"US ended up fracturing during the Second American Civil War"
Someone won against the Federal/Union. Call it Confederacy, Federation, something.
OOC: The Atlanta Republic that
@Whiteshore mentioned?
The Philadelphia Republic (OOC: basically the Northeastern, Mid-Atlantic, and New England states), the most powerful US successor state (except for the the PSA, all US successor states are referred to as the (Insert capital city here) Republic) due to them claiming to be the legitimate government) would probably be the model for a still-extant USA as it's Constitutionalist government has managed to turn the Philadelphia Republic into a major world power, albeit nowhere near what an extant USA would look like in power and it's political system is merely a modified version of the old US' government unlike the communistic Chicago Republic, the fascist Atlanta Republic, and the parliamentary system of the PSA.
IC: Point. Though mind you, would the two-party system have managed to endure in a country as big as the old US? Would two parties have managed to govern such a large and diverse group of people? I mean, one of the big advantages about the Parliamentary system in the Pacific States of America is that they've managed to effectively enfranchise and represent the diverse population.
Though that said, Prime Minister Santiago's Progressive-Centrist-Mormon-Independent coalition government is one of the more argumentative Pacific politics has seen in a while...
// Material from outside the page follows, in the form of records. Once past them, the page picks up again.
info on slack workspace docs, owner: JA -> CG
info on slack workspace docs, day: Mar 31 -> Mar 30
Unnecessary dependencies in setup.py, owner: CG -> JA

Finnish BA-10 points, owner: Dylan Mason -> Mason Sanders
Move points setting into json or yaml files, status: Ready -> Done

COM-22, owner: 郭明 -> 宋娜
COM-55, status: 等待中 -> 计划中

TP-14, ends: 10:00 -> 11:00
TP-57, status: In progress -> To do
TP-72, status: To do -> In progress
No Soviet domination of Europe, for one, since the US would've intervened as the Soviets moved from Germany into France. This, with the rather violent revolution in India which led to its independence in 1945, led to the Federation of the British Empire to occur in the first place.
Yeah...the Brits were able to help the Scandinavians resist, at least, and the Italians and Spanish managed to hold Southern Europe together (backed up by the threat of the V-Force). With hard-right regimes, but still...
Mind you, these days the USSR's influence over Western Europe's pretty negligible. The economic reforms and the loosening of the strings holding the puppet regimes has led to the European People's Association effectively becoming a bloc in its own right. Granted, they're still part of the Pact of Budapest, but many reckon they'll economically eclipse the Union soon.